1) Fix the law
Yes, Obamacare is screwed up. As written, there was nothing in place for what happens when every insurer pulls out of a market, for example, and we have a bunch of counties with nobody selling insurance, combined with a mandate to buy insurance. That's... not good. There are other problems too, but that one is the biggest. The "risk corridors" are also a problem. Those would be the policies intended to transfer money to the insurers who, through bad luck, happen to get sicker pools of customers. There are plenty of problems in the law. Since the Republicans are not going to repeal it, the statutory problems kind of should be addressed. The problem is that this needs to be bipartisan because of... the Freedom Caucus. This can't be done by the Republicans alone because the Freedom Caucus and others will oppose any fix. In the Senate, Rand Paul and the rest of the drama club will oppose any fix. In fact, most of the GOP will oppose "fixing" Obamacare because it will mean "collaborating." They have spent so much time decrying Obamacare as an apocalyptic nightmare that they have made this option almost unthinkable. In the Senate, Collins, Murkowski, Capito, Heller, sure. They can go along with this, as long as McConnnell lets it happen, but McConnell tried to revive "repeal-and-delay." Will he really go along with it? That brings us to...
2) Sabotage
There are actually three GOP options for sabotage. First, do nothing. The holes in the existing law are a problem. How big will they grow? We don't know. The "Obamacare is in a death spiral" line is almost certainly bullshit, but there are real problems, some of which are growing. Each time another county sees its last insurer pull out, the problems get bigger. Second, at the state level, governors and state legislatures have plenty of sabotage options. They control state exchanges, after all. However, the most dangerous is Trump himself, and he has made noises indicating a desire to engage in administrative sabotage. He has the option to do something extraordinarily dangerous. Those risk corridors? He can basically cut off payments to insurers at the federal level because of a stupid mistake in how the law was written (a sort of a typo, which is actually the subject of a lawsuit). If he shuts down guarantees to insurers, or tells the IRS to stop enforcing the individual mandate, or something like that, we start to see an absolute disaster.

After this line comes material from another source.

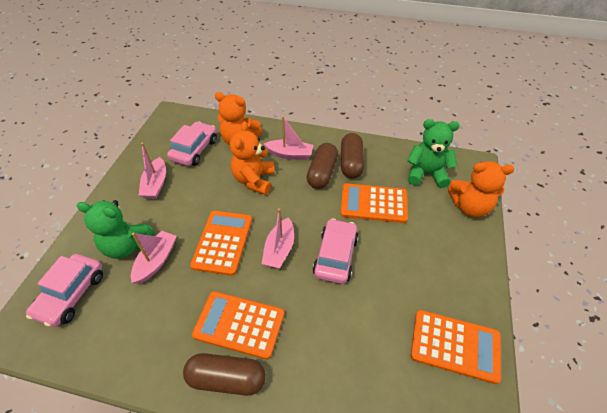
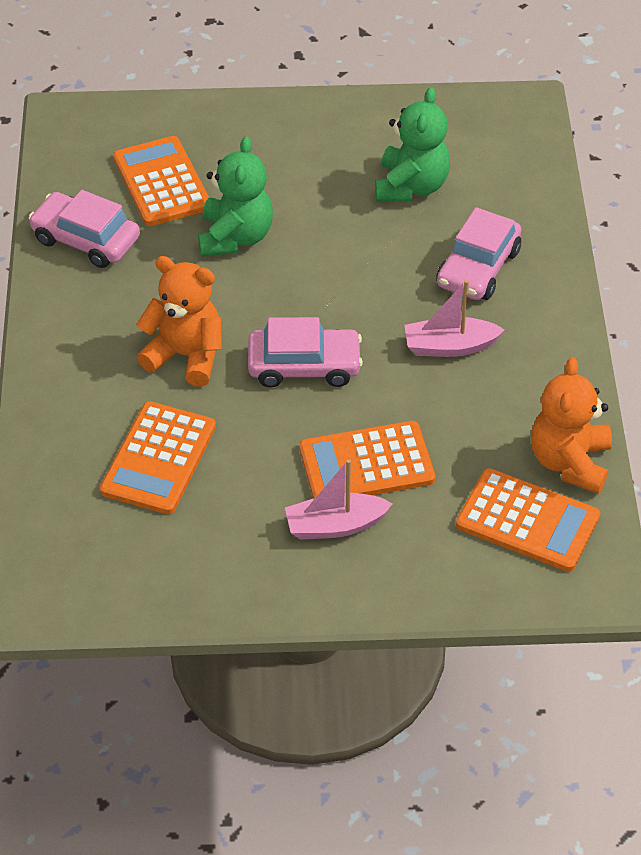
brown capsule: 3 -> 0
orange teddy bear: 3 -> 2
pink boat: 4 -> 2

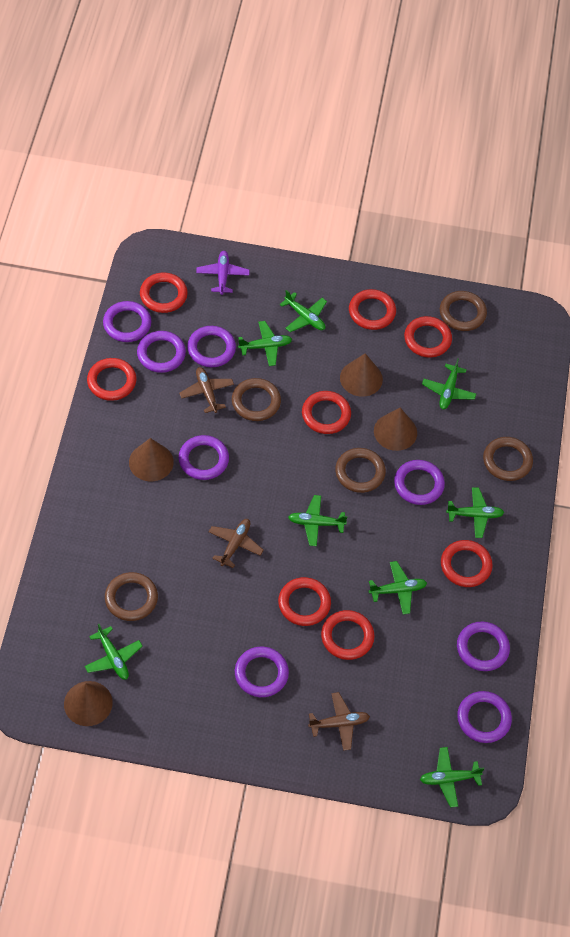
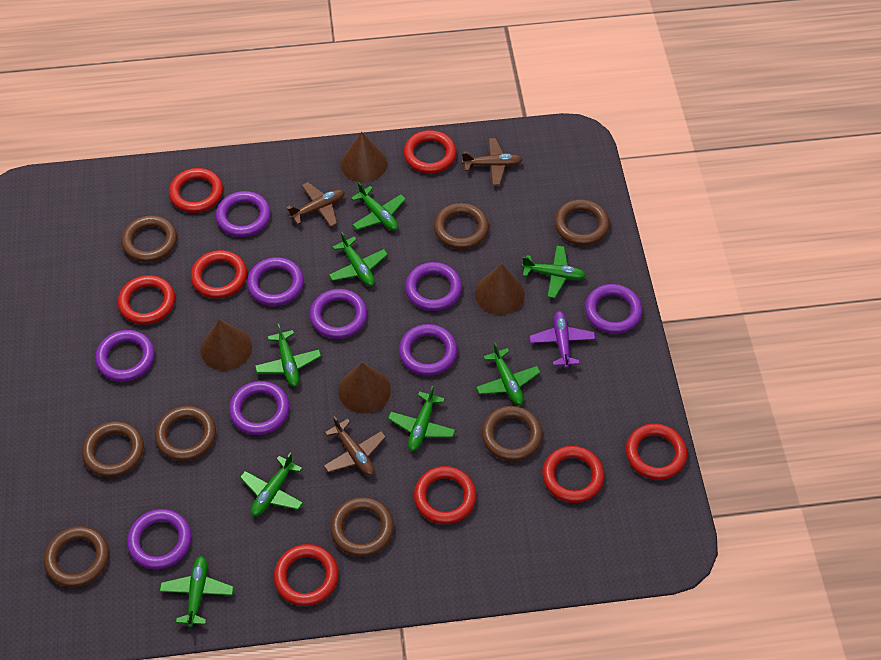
brown ring: 5 -> 8
purple ring: 8 -> 9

The real danger, then, is Trump. He likes to say that sabotage will force Democrats to give him concessions. No. It won't. He's just incredibly fucking stupid and vindictive. If he engages in sabotage, here's what happens: the healthcare system tanks, and in the next election, the president takes the blame. He is already historically unpopular. Gallup's daily tracking has him at 39% right now. That's not going up, and people attribute credit or blame to the president for national conditions. Midterms go against the party of the president anyway, except under extraordinary circumstances. Yes, Trump was unpopular during 2016. How did he win? The Democrats had won the two previous elections, and James Comey decided he didn't want Clinton in office. Neither of those will save his party in 2018, particularly if he decides to sabotage the healthcare system.
Does that mean he'll do the sane thing? I wouldn't bet on it. Trump is stupid and vindictive. He just lost, "bigly." He needs to enact vengeance, and rationality has never been his strong suit.
The only thing that would save him from that midterm disaster if he sabotages the healthcare system? A war. I'm not joking about this. We are entering extremely dangerous territory now. Here is a serious possibility to consider: Trump may lash out by sabotaging the healthcare system, and then start a war to try to salvage public opinion. How likely is this? I have no idea. This is about trying to predict Trump-- a psychopathic idiot child. But, even Mitch McConnell has been driven so crazy that he tried to revive "repeal-and-delay." Rationality is out the window here. I have no idea what's going to happen, and that's scary.